For the data below, give again exactly the lines from the one containing "22: (523, 202)" through the one containing "31: (187, 376)", both ends included, and no others.
+--
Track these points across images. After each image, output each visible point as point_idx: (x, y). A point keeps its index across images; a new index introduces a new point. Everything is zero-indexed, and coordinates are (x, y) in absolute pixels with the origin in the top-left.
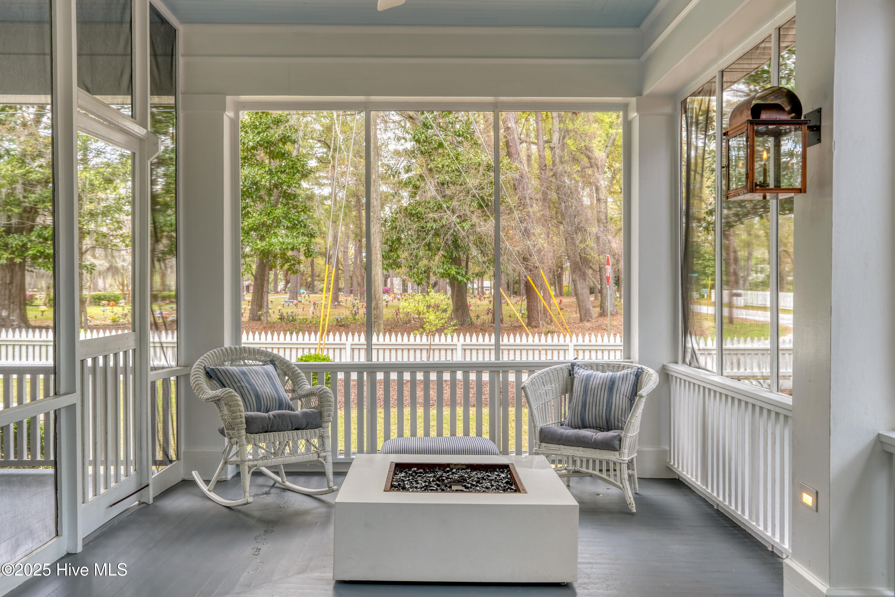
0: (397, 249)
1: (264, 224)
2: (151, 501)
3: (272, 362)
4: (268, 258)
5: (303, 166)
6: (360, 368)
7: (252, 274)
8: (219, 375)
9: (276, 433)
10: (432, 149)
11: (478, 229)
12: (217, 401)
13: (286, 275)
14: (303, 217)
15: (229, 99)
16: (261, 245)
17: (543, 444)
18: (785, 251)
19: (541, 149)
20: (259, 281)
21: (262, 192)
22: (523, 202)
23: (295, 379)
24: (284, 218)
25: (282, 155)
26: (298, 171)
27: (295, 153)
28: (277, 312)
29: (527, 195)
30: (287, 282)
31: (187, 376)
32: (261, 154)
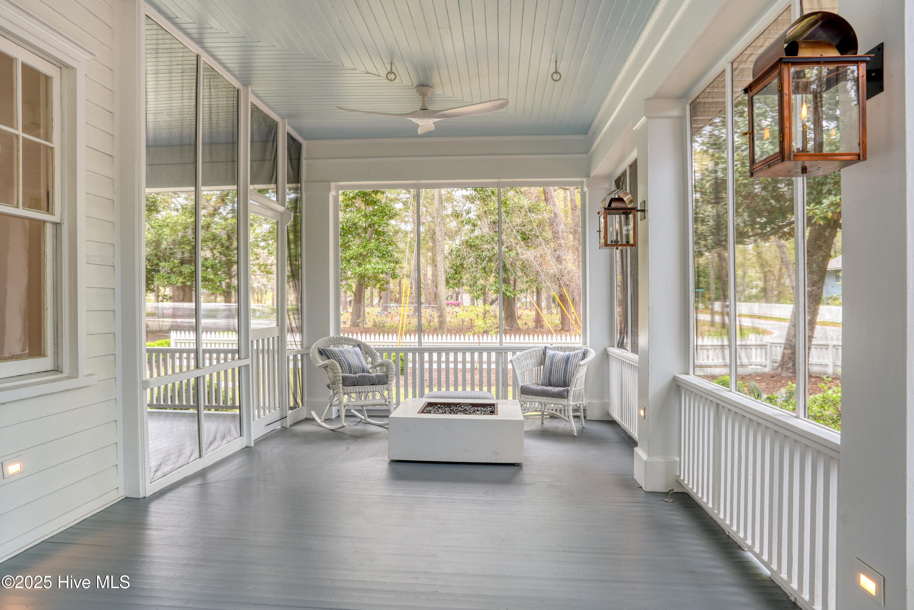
0: (460, 272)
1: (361, 254)
2: (288, 427)
3: (359, 346)
4: (364, 279)
5: (390, 210)
6: (414, 351)
7: (352, 291)
8: (327, 352)
9: (360, 387)
10: (487, 196)
11: (521, 257)
12: (326, 367)
13: (380, 292)
14: (390, 248)
15: (332, 184)
16: (358, 270)
17: (523, 395)
18: (770, 271)
19: (572, 194)
20: (358, 297)
21: (360, 231)
22: (556, 235)
23: (373, 356)
24: (376, 250)
25: (375, 203)
26: (386, 214)
27: (384, 201)
28: (372, 321)
29: (560, 230)
30: (381, 298)
31: (308, 354)
32: (359, 203)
+--
**FINAL ANSWER**
22: (523, 202)
23: (295, 379)
24: (284, 218)
25: (282, 155)
26: (298, 171)
27: (295, 153)
28: (277, 312)
29: (527, 195)
30: (287, 282)
31: (187, 376)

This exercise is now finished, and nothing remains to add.